El alma de la nación está desgarrada, acongojada, perpleja, angustiada.
La desesperanza permea diversos círculos y conversaciones.
No hay en el espectro de las narrativas políticas, económicas, sociales y culturales, un relato que se haya mostrado capaz de convocar a los colombianos, a crear una comunidad de propósito como país y una comunión de sentido como nación.
Las narrativas, a la fecha, son reacción contra algo, contra alguien; no existe relato en pro de algo, ni apuestas programáticas seductoras.
Se agita el resentimiento como torpe fórmula para lograr justicia social, con la vocería de izquierdas cada vez más siniestras que quieren voluntariosamente cambiar todo.
Se agita también el arribismo con torpes fórmulas para conservar un orden y statu quo a como dé lugar, esto, con la vocería de derechas cada vez menos diestras y cada vez más quietista.
De manera simplista, unas voces proponen la deificación del mercado y la demonización del Estado mientras otras deifican al Estado y demonizan el mercado; en medio de esos sectarismos, la economía social y solidaria terminan condenadas a la marginalidad política.
Colombia necesita de más y mejores empresas y empresarios, de más y mejores trabajos y trabajadores, tanto en el sector privado, en el sector público y en el llamado tercer sector o sector social.
La corrupción, de ser un fenómeno a mantener en sus justas proporciones, devino en “política de Estado”.
Los violentos se pavonean imponiendo agendas en diversos escenarios territoriales.
El Narcotráfico y otras formas de ilegalidad, siguen sin reconocerle valor a nada y asignándole precio a todo, hasta el desprecio.
Ningún ciudadano colombiano con sentido común, talante republicano y amigo de la autonomía y dignidad nacional, sueña con ver a su jefe de Estado, sometido al voluntarismo de un jefe de Estado de otro país.

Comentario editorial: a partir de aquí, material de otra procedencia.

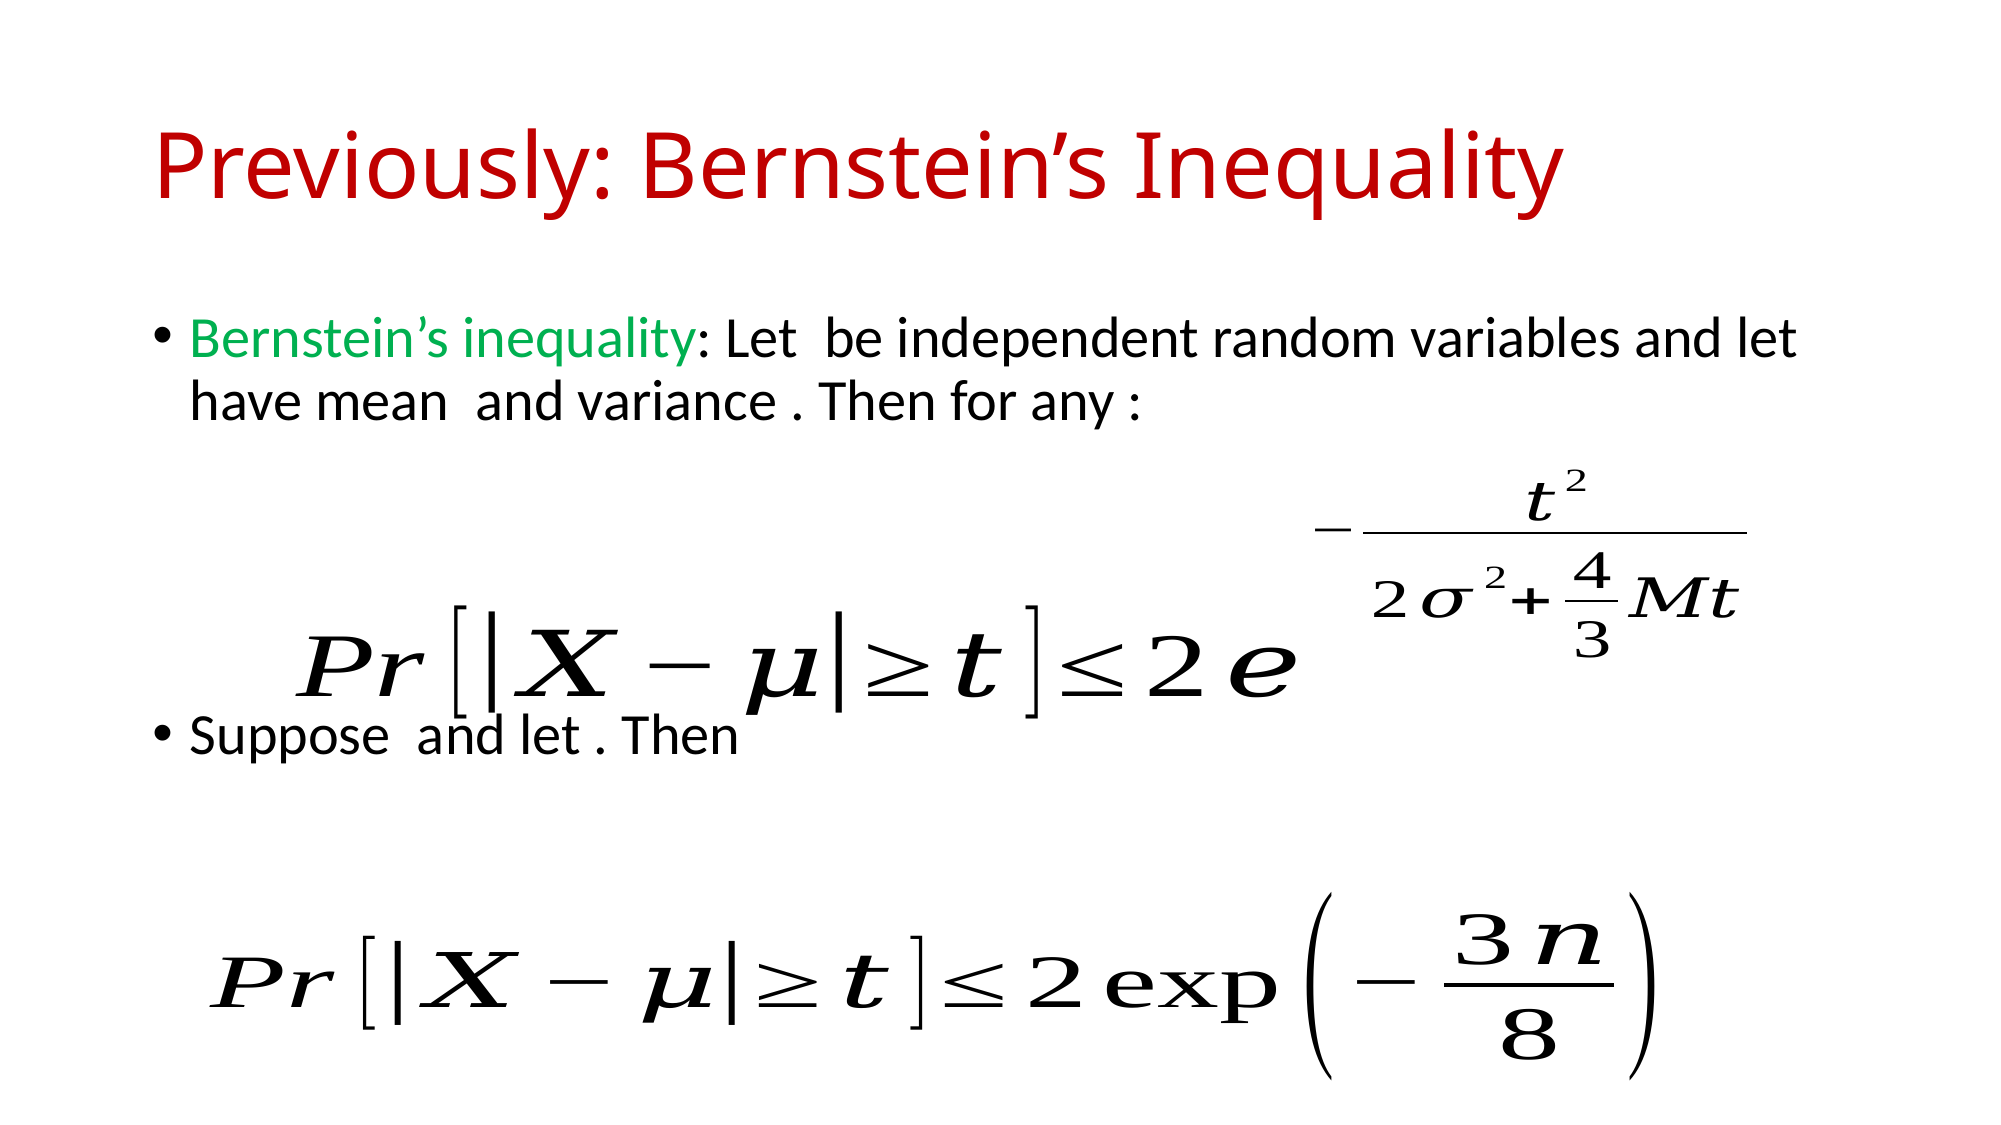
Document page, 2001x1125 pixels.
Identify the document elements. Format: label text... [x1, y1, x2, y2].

También es cierto, que ese mismo ciudadano, tampoco disfruta ver las genuflexiones de su jefe de Estado con un régimen dictatorial que se ha robado las elecciones presidenciales en un país vecino, al tiempo que fanfarronamente predica letanías ideológicas, literalmente trasnochadas, contra un jefe de Estado, elegido popularmente y con mayorías incuestionables, que resulta ser el legítimo representante estatal del principal socio comercial de Colombia.
Y con todo esto, el alma de la nación no está hecha del todo girones, aún.
En Colombia las personas probas y pacíficas son, de lejos, mayoría frente a los corruptos y violentos; los que están prestos a ejercer su derecho a solidarizarse y participar en la gestión del bien común superan con creces a indiferentes y pesimistas; los buenos empresarios y trabajadores se dan silvestre; son estas personas las que, con sus emprendimientos y trabajos privados, públicos y sociales, están llamadas a tejer los hilos de la cohesión nacional y las esperanzas cotidianas que permitan avanzar y profundizar la democracia sostenible en Colombia.